§ **Extracted material**:

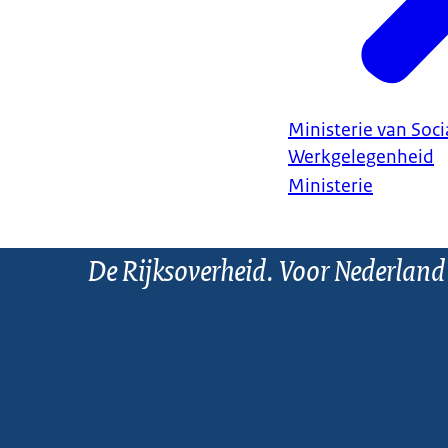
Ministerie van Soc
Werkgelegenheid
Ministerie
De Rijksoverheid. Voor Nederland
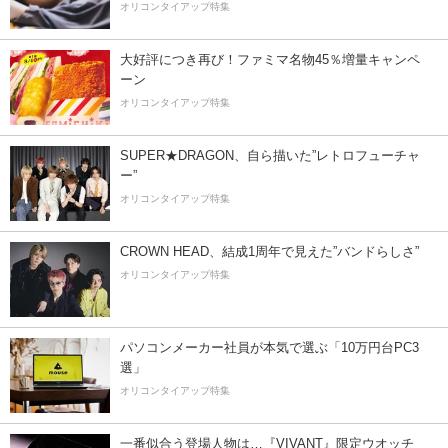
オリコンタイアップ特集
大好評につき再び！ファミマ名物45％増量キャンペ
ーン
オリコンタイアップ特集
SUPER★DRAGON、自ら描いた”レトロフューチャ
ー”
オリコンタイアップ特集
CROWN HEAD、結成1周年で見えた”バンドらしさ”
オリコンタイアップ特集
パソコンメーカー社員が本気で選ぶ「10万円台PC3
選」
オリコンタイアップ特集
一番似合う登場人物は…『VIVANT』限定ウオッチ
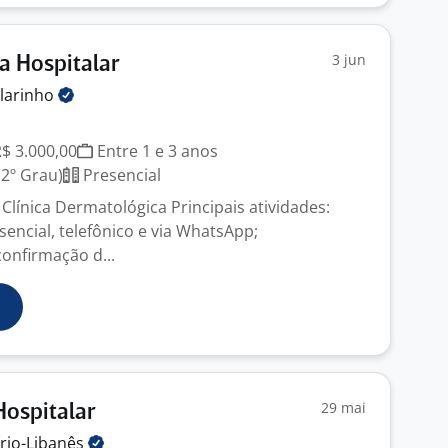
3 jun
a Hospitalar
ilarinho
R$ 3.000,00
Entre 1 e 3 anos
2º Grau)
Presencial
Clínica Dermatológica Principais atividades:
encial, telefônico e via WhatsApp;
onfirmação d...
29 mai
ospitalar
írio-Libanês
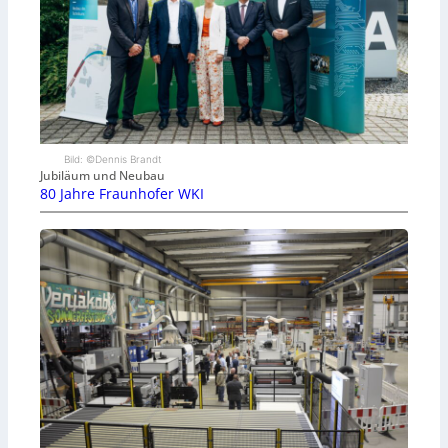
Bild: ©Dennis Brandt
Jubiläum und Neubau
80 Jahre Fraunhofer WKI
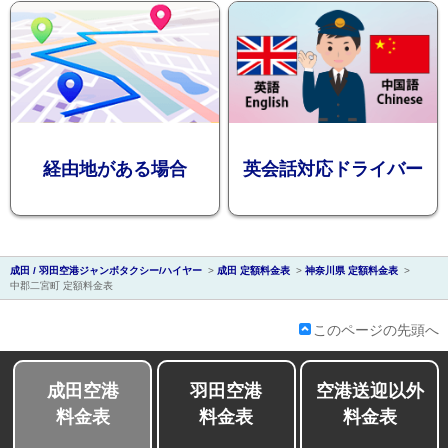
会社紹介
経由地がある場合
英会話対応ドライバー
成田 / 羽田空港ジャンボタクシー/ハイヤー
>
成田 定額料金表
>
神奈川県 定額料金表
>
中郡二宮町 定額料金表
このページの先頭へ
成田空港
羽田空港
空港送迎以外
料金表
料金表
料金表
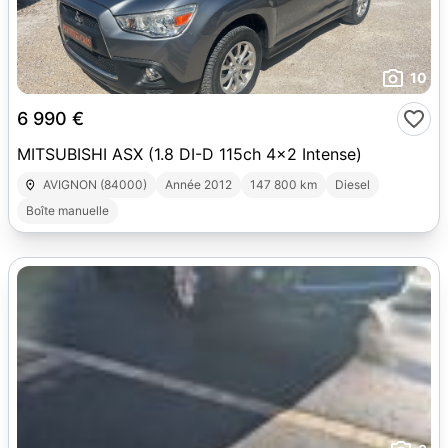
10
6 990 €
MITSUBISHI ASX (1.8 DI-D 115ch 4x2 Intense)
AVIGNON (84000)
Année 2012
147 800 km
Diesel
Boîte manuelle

§ **Activity**: The whole listing should be reproduced exactly. Images don't go in.

§ **Problem solution**:
Ministerie van Soc
Werkgelegenheid
Ministerie
De Rijksoverheid. Voor Nederland
オリコンタイアップ特集
大好評につき再び！ファミマ名物45％増量キャンペ
ーン
オリコンタイアップ特集
SUPER★DRAGON、自ら描いた”レトロフューチャ
ー”
オリコンタイアップ特集
CROWN HEAD、結成1周年で見えた”バンドらしさ”
オリコンタイアップ特集
パソコンメーカー社員が本気で選ぶ「10万円台PC3
選」
オリコンタイアップ特集
一番似合う登場人物は…『VIVANT』限定ウオッチ
3 jun
a Hospitalar
ilarinho
R$ 3.000,00
Entre 1 e 3 anos
2º Grau)
Presencial
Clínica Dermatológica Principais atividades:
encial, telefônico e via WhatsApp;
onfirmação d...
29 mai
ospitalar
írio-Libanês
Bild: ©Dennis Brandt
Jubiläum und Neubau
80 Jahre Fraunhofer WKI
会社紹介
経由地がある場合
英会話対応ドライバー
成田 / 羽田空港ジャンボタクシー/ハイヤー
>
成田 定額料金表
>
神奈川県 定額料金表
>
中郡二宮町 定額料金表
このページの先頭へ
成田空港
羽田空港
空港送迎以外
料金表
料金表
料金表
10
6 990 €
MITSUBISHI ASX (1.8 DI-D 115ch 4x2 Intense)
AVIGNON (84000)
Année 2012
147 800 km
Diesel
Boîte manuelle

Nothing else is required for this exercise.